Tiba-Tiba Holeshot Device Dilarang di MotoGP Belanda 2026, Kok Bisa?

Uzone.id- Secara tiba-tiba MotoGP melarang penggunaan holeshot device dilarang mulai dari seri Belanda 2026 yang akan digelar akhir pekan nanti. Selain Holeshot, MotoGP juga merubah layout starting grid, kira-kira kenapa ya?
Komisi Gran Prix (GPC) membaut sejumlah aturan baru yang akan segera berlaku. Dikonfirmasi bahwa perubahan tersebut akan resmi dilakukan pada akhir pekan ini di seri Belanda.
Perubahan pertama adalah larangan menggunakan perangkat holeshot. Perangkat ini biasanya digunakan pada saat start untuk menurunkan posisi motor.
Dengan ketinggian motor yang bisa diatur secara elektronik, membuat tunggangan pembalap sulit naik alias tidak bisa wheelie yang memudahkan start agar lebih kencang. Bahasa sederhananya, pembalap bisa gaspol di start berkat holeshot device.
Sebenarnya perangkat tersebut sudah tidak diizinkan untuk dipakai, hanya saja aturan tersebut baru berlaku untuk musim MotoGP 2027 di mana banyak regulasi yang dirombak.

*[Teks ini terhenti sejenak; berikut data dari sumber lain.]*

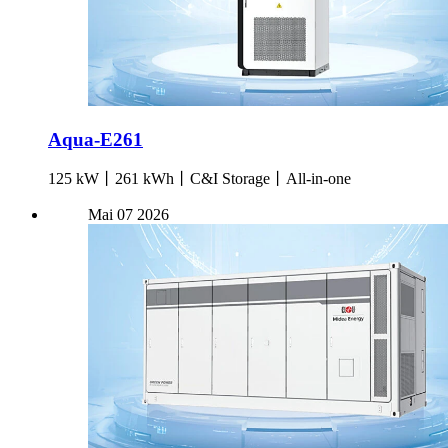
Aqua-E261
125 kW丨261 kWh丨C&I Storage丨All-in-one
Mai
07
2026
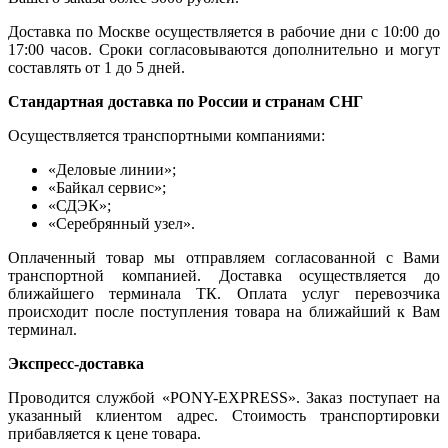
Доставка по Москве осуществляется в рабочие дни с 10:00 до
17:00 часов. Сроки согласовываются дополнительно и могут
составлять от 1 до 5 дней.
Стандартная доставка по России и странам СНГ
Осуществляется транспортными компаниями:
«Деловые линии»;
«Байкал сервис»;
«СДЭК»;
«Серебрянный узел».
Оплаченный товар мы отправляем согласованной с Вами
транспортной компанией. Доставка осуществляется до
ближайшего терминала ТК. Оплата услуг перевозчика
происходит после поступления товара на ближайший к Вам
терминал.
Экспресс-доставка
Проводится службой «PONY-EXPRESS». Заказ поступает на
указанный клиентом адрес. Стоимость транспортировки
прибавляется к цене товара.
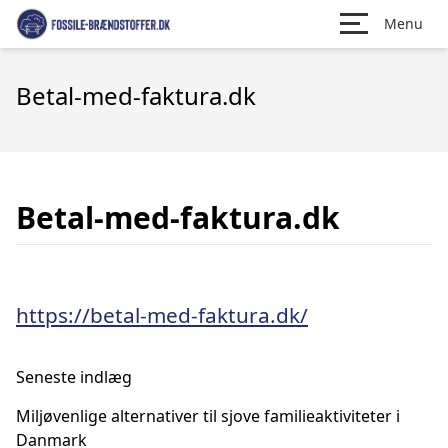
Menu
Betal-med-faktura.dk
Betal-med-faktura.dk
https://betal-med-faktura.dk/
Seneste indlæg
Miljøvenlige alternativer til sjove familieaktiviteter i
Danmark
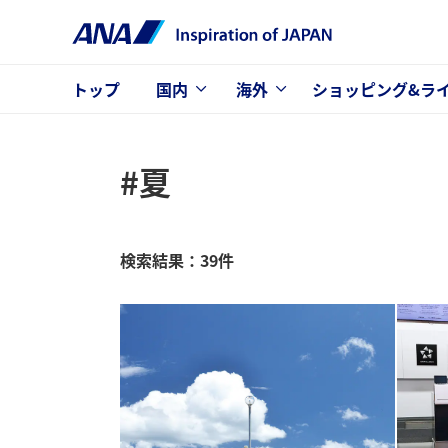
トップ
国内
海外
ショッピング&ラ
#夏
検索結果：39件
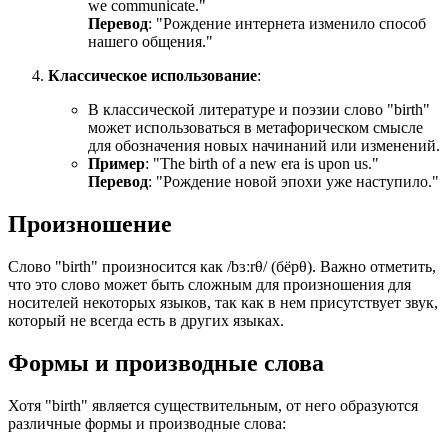
we communicate.
"
Перевод
: "Рождение интернета изменило способ
нашего общения."
Классическое использование
:
В классической литературе и поэзии слово "birth"
может использоваться в метафорическом смысле
для обозначения новых начинаний или изменений.
Пример
: "
The birth of a new era is upon us.
"
Перевод
: "Рождение новой эпохи уже наступило."
Произношение
Слово "birth" произносится как /bɜːrθ/ (бёрθ). Важно отметить,
что это слово может быть сложным для произношения для
носителей некоторых языков, так как в нем присутствует звук,
который не всегда есть в других языках.
Формы и производные слова
Хотя "birth" является существительным, от него образуются
различные формы и производные слова:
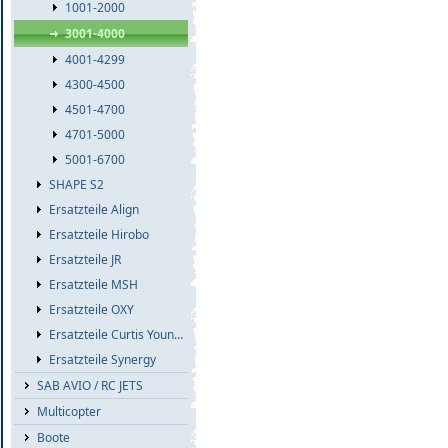
1001-2000
3001-4000
4001-4299
4300-4500
4501-4700
4701-5000
5001-6700
SHAPE S2
Ersatzteile Align
Ersatzteile Hirobo
Ersatzteile JR
Ersatzteile MSH
Ersatzteile OXY
Ersatzteile Curtis Youngblood
Ersatzteile Synergy
SAB AVIO / RC JETS
Multicopter
Boote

Namun implementasi larangan untuk holeshot device dipercepat dan berlaku mulai MotoGP Belanda 2026 berdasarkan informasi dari situs MotoGP.
Selain larangan penggunaan holeshot, tata letak grid juga mengalami penyesuaian. Bedanya, aturan tata letak grid ini berlaku mulai MotoGP Jerman 2026.
Ditambah lagi, perubahan tata letak grid juga berlaku untuk semua kelas. Artinya bukan hanya MotoGP saja yang terdampak, tapi Moto2 dan Moto3 juga ikutan.
Jarak antar pembalap akan berubah dari sebelumnya tiga meter menjadi empat meter. Dengan demikian jarak antar baris juga akan berubah dari 3x3 meter menjadi 3x4 meter.
Dengan format ini, penyelenggara MotoGP menetapkan masih akan ada tiga pembalap per baris di starting grid, sehingga yang berubah hanya jaraknya saja.
Alasan jarak antar pembalap diubah pada starting grid demi meningkatkan presentase keselamatan para pembalap saat balapan dimulai.
Terakhir, terdapat aturan baru mengenai jumlah motor dari setiap pabrikan. Tapi aturan ini mulai berlaku pada tahun 2028, di mana tidak ada pabrikan yang bisa menurunkan lebih dari enam motor di lintasan.
Artinya masing-masing pabrikan hanya bisa punya dua tim satelit, itupun dengan syarat hanya ada lima pabrikan yang berkompetisi di musim tersebut.
Sebenarnya aturan ini sudah sesuai dengan komposisi tim saat ini, di mana Ducati hanya punya enam motor di lintasan. Meskipun aturan tersebut baru berlaku dua tahun lagi.